On the plus side, since the early 2000s there’s been a closing of that gap. WiFi is easy and available to everyone. You can watch Netflix on multiple devices via multiple means in most homes. Phones are mini-computers with powerful features available to anyone that can afford one. Things are getting better, and I welcome this trend.

The only problem is, when confronted with a challenge I have to ask myself not how I’d do it given my own toolset, but how we can accomplish something using mainstream, existing infrastructure.

A chain of Pharmacies Innovating? Who knew?

Back to the sidewalk question. I did what anyone else would do: a quick Google search for “iPhone photo prints local” and the first result was CVS, a nationwide chain of pharmacy stores in the US.

There are several pharmacy store chains in the US and they’re all in various states of decline. They used to be a place not only to pick up your medications, but you could get photos developed in less than a day, there were aisles of strange batteries for any sort of electronics, and some even featured ice cream counters and other sorts of snacks. These days, my local Rite-Aid chain location is a half-empty supermarket building nearly a block long with a For Lease sign out front.

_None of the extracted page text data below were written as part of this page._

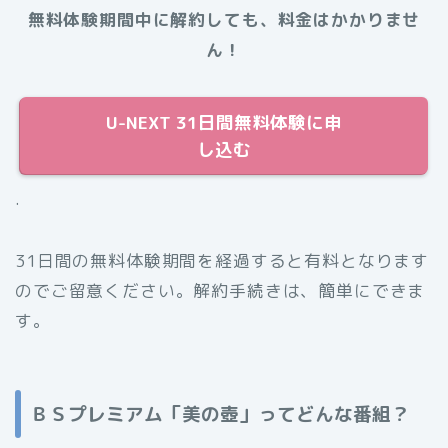
無料体験期間中に解約しても、料金はかかりませ
ん！
U-NEXT 31日間無料体験に申
し込む
.
31日間の無料体験期間を経過すると有料となります
のでご留意ください。解約手続きは、簡単にできま
す。
ＢＳプレミアム「美の壺」ってどんな番組？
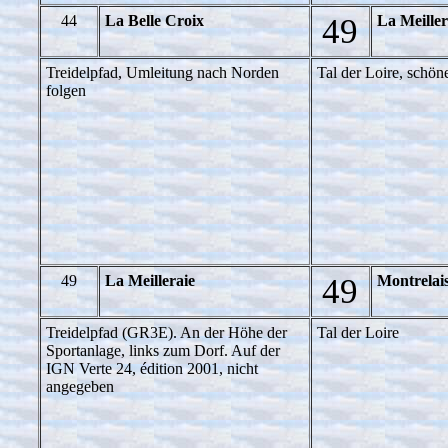
44
La Belle Croix
49
La Meiller
Treidelpfad, Umleitung nach Norden
Tal der Loire, schön
folgen
49
La Meilleraie
49
Montrelai
Treidelpfad (GR3E). An der Höhe der
Tal der Loire
Sportanlage, links zum Dorf. Auf der
IGN Verte 24, édition 2001, nicht
angegeben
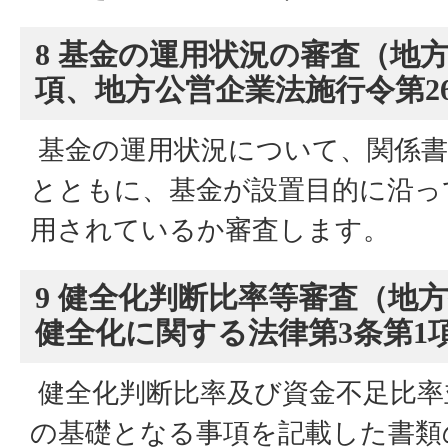
8 基金の運用状況の審査（地方
項、地方公営企業法施行令第2
基金の運用状況について、関係書
とともに、基金が設置目的に沿っ
用されているか審査します。
9 健全化判断比率等審査（地
健全化に関する法律第3条第1項
健全化判断比率及び資金不足比率
の基礎となる事項を記載した書類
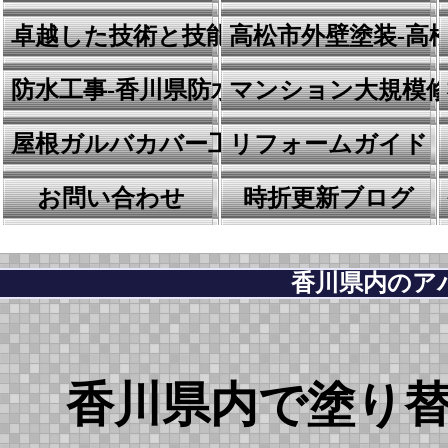
卓越した技術と技能
高松市外壁塗装-高
防水工事-香川県防水の川田建装
マンション大規模
屋根ガルバカバー工事
リフォームガイド
お問い合わせ
時折更新ブログ
香川県内のア
香川県内で塗り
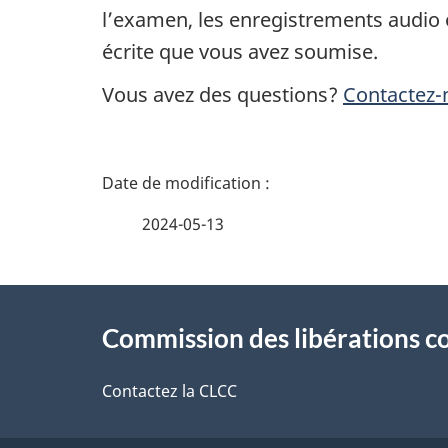
l’examen, les enregistrements audio o
écrite que vous avez soumise.
Vous avez des questions?
Contactez-
D
é
2024-05-13
t
À
a
Commission des libérations c
propos
i
de
Contactez la CLCC
l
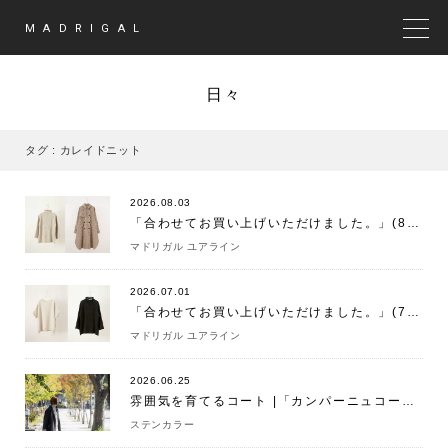
MADRIGAL
MEN
日々
タグ : カレイドニット
2026.08.03
「合わせてお買い上げいただけました。」(8/3)
マドリガル ユアライン
2026.07.01
「合わせてお買い上げいただけました。」(7/1)
マドリガル ユアライン
2026.06.25
雰囲気を育てるコート |「カンパーニュコート」
ステンカラー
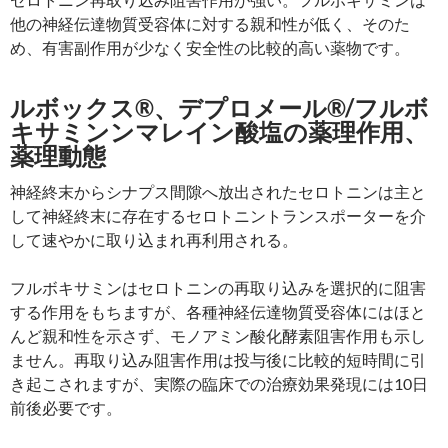
他の神経伝達物質受容体に対する親和性が低く、そのた
め、有害副作用が少なく安全性の比較的高い薬物です。
ルボックス®、デプロメール®/フルボ
キサミンンマレイン酸塩の薬理作用、
薬理動態
神経終末からシナプス間隙へ放出されたセロトニンは主と
して神経終末に存在するセロトニントランスポーターを介
して速やかに取り込まれ再利用される。
フルボキサミンはセロトニンの再取り込みを選択的に阻害
する作用をもちますが、各種神経伝達物質受容体にはほと
んど親和性を示さず、モノアミン酸化酵素阻害作用も示し
ません。再取り込み阻害作用は投与後に比較的短時間に引
き起こされますが、実際の臨床での治療効果発現には10日
前後必要です。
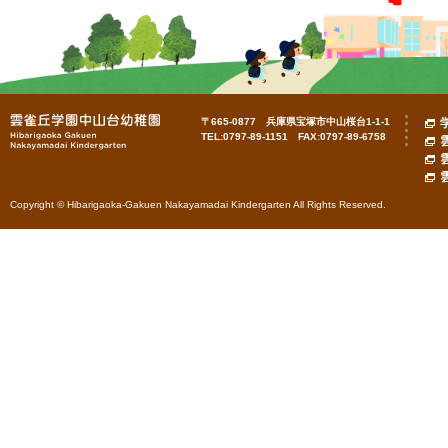
〒665-0877 兵庫県宝塚市中山桜台1-1-1
TEL:0797-89-1151 FAX:0797-89-6758
Copyright © Hibarigaoka-Gakuen Nakayamadai Kindergarten All Rights Reserved.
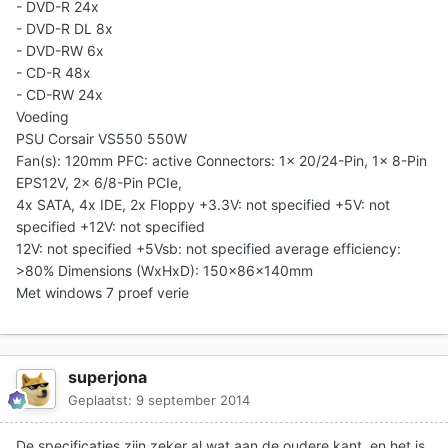
- DVD-R 24x
- DVD-R DL 8x
- DVD-RW 6x
- CD-R 48x
- CD-RW 24x
Voeding
PSU Corsair VS550 550W
Fan(s): 120mm PFC: active Connectors: 1x 20/24-Pin, 1x 8-Pin
EPS12V, 2x 6/8-Pin PCIe,
4x SATA, 4x IDE, 2x Floppy +3.3V: not specified +5V: not
specified +12V: not specified
12V: not specified +5Vsb: not specified average efficiency:
>80% Dimensions (WxHxD): 150x86x140mm
Met windows 7 proef verie
superjona
Geplaatst:
9 september 2014
De specificaties zijn zeker al wat aan de oudere kant, en het is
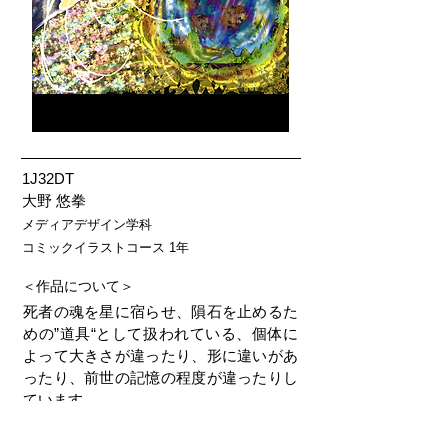
1J32DT
大野 悠拳
メディアデザイン学科
コミックイラストコース 1年
＜作品について＞
死者の魂を星に宿らせ、隕石を止めるた
めの”道具“として扱われている、個体に
よって大きさが違ったり、形に違いがあ
ったり、前世の記憶の程度が違ったりし
ています。
＜使用ソフト等＞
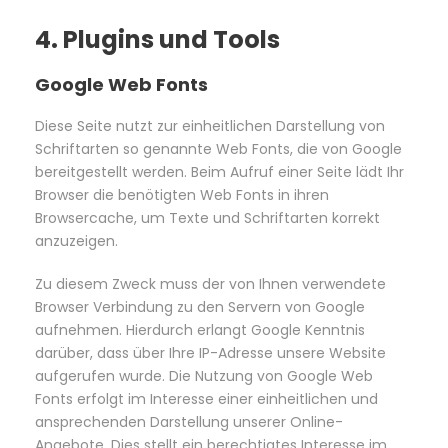
4. Plugins und Tools
Google Web Fonts
Diese Seite nutzt zur einheitlichen Darstellung von
Schriftarten so genannte Web Fonts, die von Google
bereitgestellt werden. Beim Aufruf einer Seite lädt Ihr
Browser die benötigten Web Fonts in ihren
Browsercache, um Texte und Schriftarten korrekt
anzuzeigen.
Zu diesem Zweck muss der von Ihnen verwendete
Browser Verbindung zu den Servern von Google
aufnehmen. Hierdurch erlangt Google Kenntnis
darüber, dass über Ihre IP-Adresse unsere Website
aufgerufen wurde. Die Nutzung von Google Web
Fonts erfolgt im Interesse einer einheitlichen und
ansprechenden Darstellung unserer Online-
Angebote. Dies stellt ein berechtigtes Interesse im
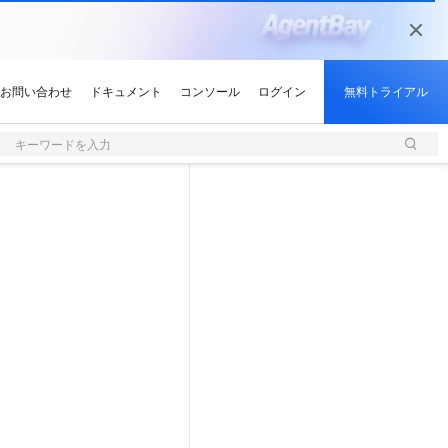
キーワードを入力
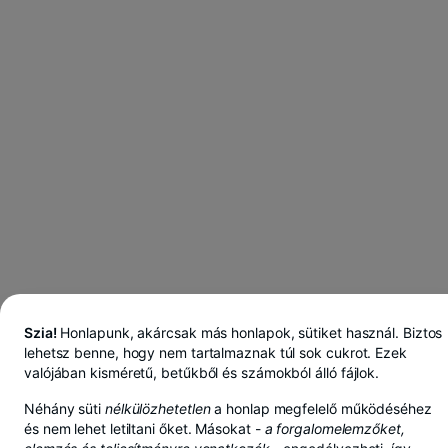
Szia!
Honlapunk, akárcsak más honlapok, sütiket használ. Biztos
lehetsz benne, hogy nem tartalmaznak túl sok cukrot. Ezek
valójában kisméretű, betűkből és számokból álló fájlok.
Néhány süti
nélkülözhetetlen
a honlap megfelelő működéséhez
BT Pay-ben lejben, euróban vagy dollárban takarít meg
és nem lehet letiltani őket. Másokat -
a forgalomelemzőket,
Továbbiak megtekintése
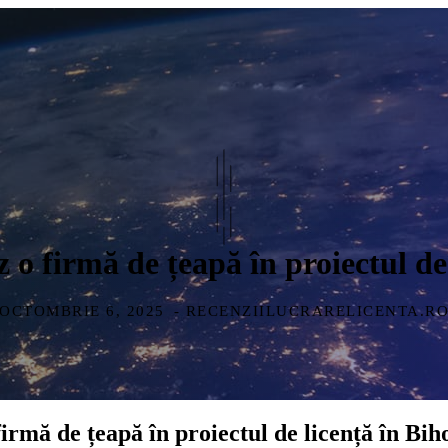
o firmă de țeapă în proiectul de
OCTOMBRIE 6, 2025
- RECENZIILUCRARELICENTA.R
rmă de țeapă în proiectul de licență în Bih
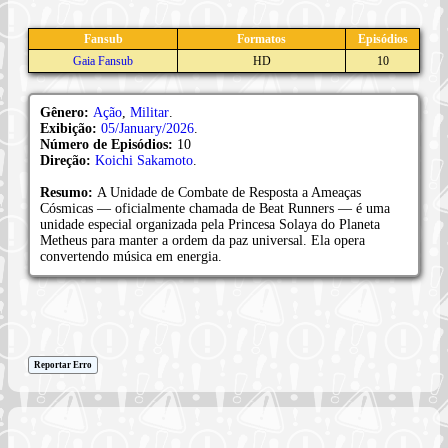
Fansub
Formatos
Episódios
Gaia Fansub
HD
10
Gênero:
Ação
,
Militar
.
Exibição:
05/January/2026
.
Número de Episódios:
10
Direção:
Koichi Sakamoto
.
Resumo:
A Unidade de Combate de Resposta a Ameaças
Cósmicas — oficialmente chamada de Beat Runners — é uma
unidade especial organizada pela Princesa Solaya do Planeta
Metheus para manter a ordem da paz universal. Ela opera
convertendo música em energia.
Reportar Erro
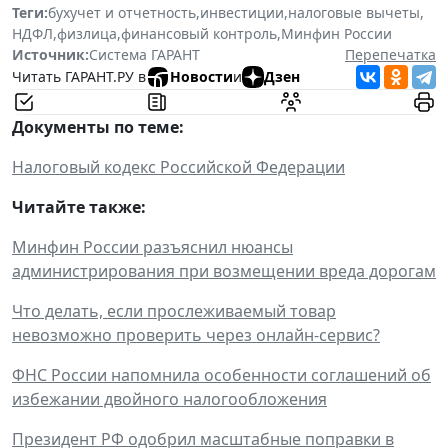
Теги:
бухучет и отчетность
,
инвестиции
,
налоговые вычеты
,
НДФЛ
,
физлица
,
финансовый контроль
,
Минфин России
Источник:
Система ГАРАНТ
Перепечатка
Читать ГАРАНТ.РУ в
Новости
и
Дзен
Документы по теме:
Налоговый кодекс Российской Федерации
Читайте также:
Минфин России разъяснил нюансы
администрирования при возмещении вреда дорогам
Что делать, если прослеживаемый товар
невозможно проверить через онлайн-сервис?
ФНС России напомнила особенности соглашений об
избежании двойного налогообложения
Президент РФ одобрил масштабные поправки в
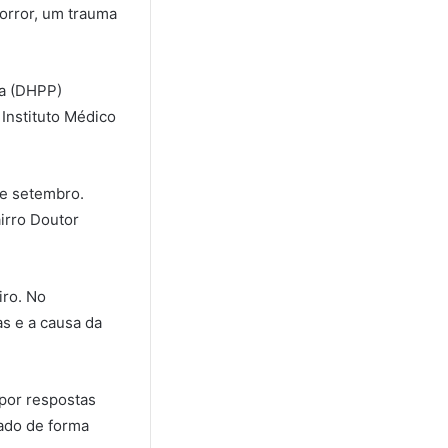
horror, um trauma
oa (DHPP)
 Instituto Médico
de setembro.
irro Doutor
iro. No
as e a causa da
 por respostas
ado de forma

My first Google result lead to a page on the CVS site saying I could download their app, send photos to be printed and pick them up with same day service by 3pm (which was about five hours in the future). Another tap and I installed and launched their app. It was insanely simple after that. A click on the Photo icon, then a click to select photos from my phone’s recent album to print. I picked four, modified the desired print size, and sent them off to the CVS location the app found for me, which was just a few blocks from our hotel. I didn’t even need to create an account with CVS, merely adding my name to the photos was enough and the entire process took about two minutes from my first Google search.

Here’s the incredible part: ten minutes after I uploaded the photos, they were printed and waiting for me down the street for about $6 (four 5x7 prints). The photos could use some color tweaking and they’re a little blurry from either the low resolution printer or small file uploading, but it doesn’t take away from how amazing the entire interaction was. A couple minutes on my phone, a few taps, and ten minutes later we had hard copy prints we picked up on the way to the hospital, some featuring shots I took less than an hour before with my phone.

Moving parts are just opportunities for failure

In this day and age, as economies move faster than the architecture that contains them, I’m impressed to see CVS offering a service that gives them a leg up in an declining market. CVS properly figured out I was on an iPhone and offered up their app, their app allows you to complete your task in the fewest steps, then automatically prints the results at a store where the staff’s only interaction with the order is to hand you photos while completing the sale. There were so many parts to this (sites, apps, the cloud, stores, printers, staff) that could have gone wrong, but they made a bunch of good choices that gave good enough results in a very short period of time.

Software and hardware rarely delight me anymore and my tolerance for failures is so high that it’s usually my default expectation. The fact that a mainstream pharmacy chain got their large website, custom iPhone app design team, national network of stores, and networked printers to all work together to accomplish something reliably in such a short period of time using just a single app totally astounds me.